Pembiayaan Global menjual $ 8,3 miliar utang pemerintah pada 27 Maret 2020, penjualan triwulanan terbesar sejak data pelacakan Bloomberg dimulai pada 2009. Kepemilikan mereka naik dari puncaknya 39% di Januari 2020 sebesar 33% pada 26 Maret. Ini terbukti kinerja di Indonesia terburuk pada akhir Maret 2020, setelah Afrika Selatan berada di antara 47 pasar sovereign yang dipantau oleh Bloomberg. Utang Indonesia telah kehilangan 5,5% sejak akhir Februari 2020, sementara Treasury AS telah meningkat 2,8%.
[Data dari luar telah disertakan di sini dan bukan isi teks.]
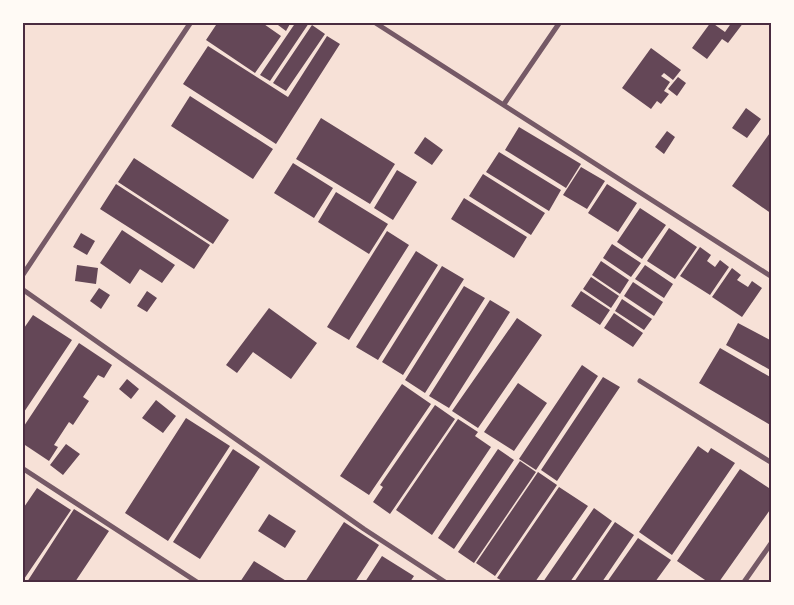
<svg xmlns="http://www.w3.org/2000/svg" width="794" height="605" font-family="Cabin,sans-serif">
	<style>
		.building { fill: #644757 }
		.lines { fill: none; stroke-linecap: round; stroke-linejoin: round }
		.minor { stroke: #755966; stroke-width: 5 }
		.neatline { fill: none; stroke: #4a2c40; stroke-width: 2 }
	</style>
	<rect width="100%" height="100%" fill="#f7e1d7"/>
	<path class="building" d="M 218,22 L 261,22 L 281,36 L 255,73 L 206,40 Z
		M 274,22 L 291,22 L 286,31 Z
		M 296,22 L 309,23 L 270,81 L 260,75 Z
		M 711,22 L 725,32 L 732,22 L 744,22 L 728,43 L 722,39 L 707,59 L 692,48 Z
		M 312,25 L 325,34 L 286,91 L 273,83 Z
		M 327,36 L 340,44 L 276,144 L 183,84 L 208,46 L 288,97 Z
		M 651,48 L 681,70 L 673,80 L 664,73 L 661,76 L 670,82 L 664,91 L 669,94 L 661,104 L 657,101 L 651,109 L 622,88 Z
		M 678,77 L 686,83 L 677,96 L 668,89 Z
		M 190,96 L 273,149 L 253,179 L 171,126 Z
		M 746,108 L 761,119 L 747,138 L 732,128 Z
		M 321,118 L 395,164 L 370,204 L 296,159 Z
		M 519,127 L 581,164 L 566,188 L 505,150 Z
		M 772,130 L 772,214 L 732,186 Z
		M 667,131 L 675,137 L 664,154 L 655,147 Z
		M 425,137 L 443,150 L 432,165 L 414,153 Z
		M 499,152 L 561,190 L 549,211 L 486,172 Z
		M 134,158 L 229,220 L 213,244 L 118,182 Z
		M 293,163 L 333,188 L 314,218 L 274,193 Z
		M 581,167 L 605,181 L 587,209 L 563,195 Z
		M 397,170 L 417,182 L 393,220 L 374,208 Z
		M 483,174 L 545,213 L 531,235 L 469,196 Z
		M 116,184 L 210,245 L 194,269 L 100,209 Z
		M 607,184 L 637,203 L 618,232 L 588,213 Z
		M 336,192 L 388,224 L 369,254 L 318,222 Z
		M 464,198 L 527,237 L 514,258 L 451,219 Z
		M 640,208 L 666,225 L 642,259 L 617,242 Z
		M 669,228 L 697,247 L 675,279 L 647,261 Z
		M 122,230 L 175,265 L 162,283 L 140,269 L 130,284 L 100,263 Z
		M 387,231 L 409,245 L 349,340 L 327,327 Z
		M 81,233 L 95,241 L 87,255 L 73,247 Z
		M 612,244 L 641,263 L 631,277 L 603,258 Z
		M 700,247 L 711,255 L 707,261 L 715,267 L 720,260 L 729,267 L 710,295 L 680,276 Z
		M 416,251 L 438,265 L 378,360 L 356,347 Z
		M 601,261 L 629,280 L 620,294 L 592,275 Z
		M 77,265 L 98,268 L 96,284 L 75,281 Z
		M 645,265 L 673,284 L 664,298 L 635,279 Z
		M 442,266 L 464,279 L 403,375 L 382,362 Z
		M 732,268 L 741,275 L 737,280 L 748,287 L 752,281 L 762,288 L 742,317 L 712,297 Z
		M 591,277 L 619,296 L 611,308 L 583,289 Z
		M 633,282 L 663,302 L 654,316 L 624,296 Z
		M 464,286 L 485,298 L 425,393 L 405,380 Z
		M 99,288 L 110,295 L 101,309 L 90,301 Z
		M 147,291 L 157,298 L 147,312 L 137,306 Z
		M 581,291 L 610,310 L 600,325 L 571,306 Z
		M 622,299 L 652,319 L 644,330 L 615,311 Z
		M 490,300 L 510,312 L 449,408 L 429,396 Z
		M 269,308 L 317,343 L 291,379 L 253,352 L 237,373 L 226,365 Z
		M 614,313 L 643,333 L 633,347 L 604,328 Z
		M 33,315 L 72,340 L 22,415 L 22,331 Z
		M 517,318 L 542,335 L 478,428 L 452,411 Z
		M 738,323 L 772,341 L 772,371 L 726,345 Z
		M 79,343 L 112,365 L 104,378 L 98,375 L 83,397 L 89,401 L 73,425 L 69,422 L 54,445 L 58,447 L 49,461 L 22,443 L 22,429 Z
		M 720,348 L 772,378 L 772,426 L 699,383 Z
		M 582,365 L 598,376 L 536,470 L 519,459 Z
		M 603,377 L 620,387 L 557,481 L 541,470 Z
		M 127,379 L 139,389 L 131,399 L 119,389 Z
		M 518,383 L 547,403 L 514,451 L 484,432 Z
		M 402,384 L 431,404 L 369,495 L 340,476 Z
		M 156,400 L 176,416 L 163,433 L 142,418 Z
		M 435,405 L 455,419 L 390,514 L 373,502 L 383,487 L 380,485 Z
		M 186,418 L 230,446 L 168,541 L 125,513 Z
		M 458,419 L 478,432 L 475,436 L 491,447 L 432,535 L 396,510 Z
		M 66,444 L 80,454 L 63,475 L 50,465 Z
		M 698,446 L 708,453 L 711,448 L 735,463 L 672,555 L 639,532 Z
		M 233,449 L 260,467 L 200,559 L 173,542 Z
		M 498,449 L 514,460 L 454,549 L 438,538 Z
		M 520,461 L 536,472 L 474,563 L 458,552 Z
		M 740,469 L 772,490 L 772,507 L 719,582 L 708,582 L 677,561 Z
		M 538,472 L 557,485 L 495,576 L 476,563 Z
		M 559,487 L 588,506 L 535,582 L 504,582 L 497,578 Z
		M 37,488 L 71,510 L 22,582 L 22,510 Z
		M 594,508 L 612,521 L 570,582 L 543,582 Z
		M 74,509 L 109,531 L 75,582 L 27,582 Z
		M 269,514 L 296,531 L 285,548 L 258,531 Z
		M 344,522 L 379,545 L 355,582 L 305,582 Z
		M 615,522 L 634,535 L 602,582 L 574,582 Z
		M 638,538 L 671,560 L 655,582 L 607,582 Z
		M 382,556 L 414,576 L 410,582 L 365,582 Z
		M 254,561 L 288,582 L 240,582 Z"/>
	<g class="lines">
		<path class="minor" d="M 374,22 L 772,277
			M 504,104 L 560,22
			M 22,276 L 191,22
			M 22,289 L 364,529 L 445,582
			M 640,381 L 772,463
			M 22,468 L 197,582
			M 744,582 L 772,542"/>
	</g>
	<rect width="794" height="605" fill="none" stroke="#fffaf5" stroke-width="48"/>
	<rect x="24" y="24" width="746" height="557" class="neatline"/>
</svg>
“Langkah-langkah membantu mengurangi volatilitas. Namun, untuk menghentikan arus keluar, kita perlu melihat stabilisasi umum sentimen pasar,” kata Winson Phoon, kepala penelitian pendapatan tetap di Maybank Kim Eng Securities di Singapura. Ekonomi Indonesia
Rupiah merosot dan arus keluar modal akan membebani defisit transaksi berjalan Indonesia, yang melebar menjadi 2,84% dari PDB pada Q4 2019, yang terburuk di Asia, menurut Gulf Times. . Cadangan devisa bank sentral turun pada Februari 2020 hingga mencapai US $ 130,44 miliar.
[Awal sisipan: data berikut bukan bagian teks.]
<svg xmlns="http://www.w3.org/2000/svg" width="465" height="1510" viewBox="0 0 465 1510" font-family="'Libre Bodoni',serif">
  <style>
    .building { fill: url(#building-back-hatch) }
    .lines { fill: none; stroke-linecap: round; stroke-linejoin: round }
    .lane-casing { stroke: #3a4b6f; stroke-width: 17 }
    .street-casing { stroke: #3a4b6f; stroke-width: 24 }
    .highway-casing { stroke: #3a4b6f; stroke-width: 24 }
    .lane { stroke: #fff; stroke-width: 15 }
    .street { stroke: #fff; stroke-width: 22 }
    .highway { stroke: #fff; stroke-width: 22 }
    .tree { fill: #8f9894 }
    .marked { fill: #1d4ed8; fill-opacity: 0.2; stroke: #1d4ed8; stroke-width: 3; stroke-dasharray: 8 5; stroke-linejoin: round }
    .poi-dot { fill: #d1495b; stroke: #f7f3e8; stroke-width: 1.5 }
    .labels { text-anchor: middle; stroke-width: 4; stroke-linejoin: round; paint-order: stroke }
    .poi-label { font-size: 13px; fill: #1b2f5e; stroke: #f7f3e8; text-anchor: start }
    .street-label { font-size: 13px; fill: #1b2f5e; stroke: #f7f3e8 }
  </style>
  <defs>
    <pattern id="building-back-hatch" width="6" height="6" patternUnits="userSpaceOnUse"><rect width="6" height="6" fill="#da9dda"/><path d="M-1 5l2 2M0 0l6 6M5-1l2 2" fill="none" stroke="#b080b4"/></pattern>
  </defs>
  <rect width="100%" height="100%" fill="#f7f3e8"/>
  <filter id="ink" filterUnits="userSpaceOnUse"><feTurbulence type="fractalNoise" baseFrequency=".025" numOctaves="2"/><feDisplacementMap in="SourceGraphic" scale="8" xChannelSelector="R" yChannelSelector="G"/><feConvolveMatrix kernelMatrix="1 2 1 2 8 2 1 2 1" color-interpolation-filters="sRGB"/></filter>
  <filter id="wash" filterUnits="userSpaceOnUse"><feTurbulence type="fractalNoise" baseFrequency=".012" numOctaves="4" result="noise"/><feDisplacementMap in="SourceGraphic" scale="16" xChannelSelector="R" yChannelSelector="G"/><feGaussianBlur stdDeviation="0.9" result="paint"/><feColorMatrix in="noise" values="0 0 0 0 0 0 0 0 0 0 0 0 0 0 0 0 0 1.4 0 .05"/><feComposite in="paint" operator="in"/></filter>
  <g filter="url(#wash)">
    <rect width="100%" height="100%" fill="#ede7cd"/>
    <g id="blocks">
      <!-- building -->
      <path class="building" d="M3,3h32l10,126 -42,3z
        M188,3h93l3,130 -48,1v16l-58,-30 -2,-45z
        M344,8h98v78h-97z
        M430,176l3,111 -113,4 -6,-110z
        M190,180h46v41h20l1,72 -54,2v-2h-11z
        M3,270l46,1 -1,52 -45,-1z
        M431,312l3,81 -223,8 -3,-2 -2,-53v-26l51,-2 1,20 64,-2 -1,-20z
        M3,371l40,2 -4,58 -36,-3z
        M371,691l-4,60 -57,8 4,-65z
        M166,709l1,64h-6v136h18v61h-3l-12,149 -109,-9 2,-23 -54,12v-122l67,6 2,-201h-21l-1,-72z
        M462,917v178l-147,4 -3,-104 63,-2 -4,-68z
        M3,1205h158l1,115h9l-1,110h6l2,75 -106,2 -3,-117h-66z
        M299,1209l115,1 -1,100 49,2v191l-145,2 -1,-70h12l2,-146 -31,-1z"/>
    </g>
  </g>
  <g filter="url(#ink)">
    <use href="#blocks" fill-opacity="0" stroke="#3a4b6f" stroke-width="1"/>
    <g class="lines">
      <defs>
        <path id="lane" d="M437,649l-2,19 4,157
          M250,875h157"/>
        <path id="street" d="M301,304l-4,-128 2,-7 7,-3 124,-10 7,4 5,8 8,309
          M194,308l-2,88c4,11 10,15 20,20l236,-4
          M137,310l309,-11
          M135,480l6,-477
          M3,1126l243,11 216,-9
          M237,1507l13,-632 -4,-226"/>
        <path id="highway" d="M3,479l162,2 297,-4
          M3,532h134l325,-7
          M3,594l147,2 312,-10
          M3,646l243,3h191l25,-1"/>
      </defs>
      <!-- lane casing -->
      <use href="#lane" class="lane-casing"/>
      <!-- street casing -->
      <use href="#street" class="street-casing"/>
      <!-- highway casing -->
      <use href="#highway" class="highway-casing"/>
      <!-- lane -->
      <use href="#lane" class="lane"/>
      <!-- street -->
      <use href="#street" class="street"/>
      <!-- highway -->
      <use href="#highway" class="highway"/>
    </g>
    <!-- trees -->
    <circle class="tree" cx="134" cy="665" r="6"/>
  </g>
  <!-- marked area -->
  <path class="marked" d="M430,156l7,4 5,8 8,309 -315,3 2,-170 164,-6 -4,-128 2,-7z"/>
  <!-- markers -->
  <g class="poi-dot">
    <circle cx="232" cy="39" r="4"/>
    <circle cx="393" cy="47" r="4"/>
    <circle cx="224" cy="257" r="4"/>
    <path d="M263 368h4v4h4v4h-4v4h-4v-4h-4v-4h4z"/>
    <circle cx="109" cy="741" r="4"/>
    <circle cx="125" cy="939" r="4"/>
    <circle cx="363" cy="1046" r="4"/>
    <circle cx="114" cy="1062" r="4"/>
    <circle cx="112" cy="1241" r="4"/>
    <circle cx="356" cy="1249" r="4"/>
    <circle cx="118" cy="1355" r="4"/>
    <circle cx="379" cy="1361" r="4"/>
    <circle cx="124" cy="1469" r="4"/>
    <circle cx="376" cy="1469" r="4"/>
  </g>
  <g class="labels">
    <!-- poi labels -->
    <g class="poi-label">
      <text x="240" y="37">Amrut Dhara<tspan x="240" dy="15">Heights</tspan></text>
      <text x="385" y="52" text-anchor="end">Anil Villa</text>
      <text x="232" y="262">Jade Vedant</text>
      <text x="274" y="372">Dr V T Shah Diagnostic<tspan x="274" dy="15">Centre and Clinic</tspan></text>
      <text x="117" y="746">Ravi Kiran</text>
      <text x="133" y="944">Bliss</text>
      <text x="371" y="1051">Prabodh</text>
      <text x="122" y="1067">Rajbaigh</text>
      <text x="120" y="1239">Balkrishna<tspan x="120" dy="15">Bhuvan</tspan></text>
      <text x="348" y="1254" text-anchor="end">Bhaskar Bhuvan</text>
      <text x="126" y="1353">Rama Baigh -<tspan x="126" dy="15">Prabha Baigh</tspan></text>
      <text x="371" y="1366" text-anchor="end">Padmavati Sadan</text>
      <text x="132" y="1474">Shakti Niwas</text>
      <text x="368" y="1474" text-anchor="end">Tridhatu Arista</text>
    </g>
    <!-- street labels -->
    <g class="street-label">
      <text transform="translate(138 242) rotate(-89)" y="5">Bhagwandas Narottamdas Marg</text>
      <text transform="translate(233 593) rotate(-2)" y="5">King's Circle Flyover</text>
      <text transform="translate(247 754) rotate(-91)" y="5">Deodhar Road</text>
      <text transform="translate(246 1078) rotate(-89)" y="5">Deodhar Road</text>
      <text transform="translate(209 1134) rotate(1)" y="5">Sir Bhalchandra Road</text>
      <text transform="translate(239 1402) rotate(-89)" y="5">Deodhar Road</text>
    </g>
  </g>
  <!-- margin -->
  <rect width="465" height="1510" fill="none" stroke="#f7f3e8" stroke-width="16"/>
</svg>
“Mata uang pasar negara berkembang akan terus dipengaruhi oleh perubahan sentimen,” kata Nicholas Mapa, ekonom senior di ING Bank di Manila, Filipina. “Kami tidak akan keluar dari krisis sampai kita melihat perekonomian kembali bekerja dan menjaga jarak (jarak sosial) tidak lagi menjadi standar yang disyaratkan”.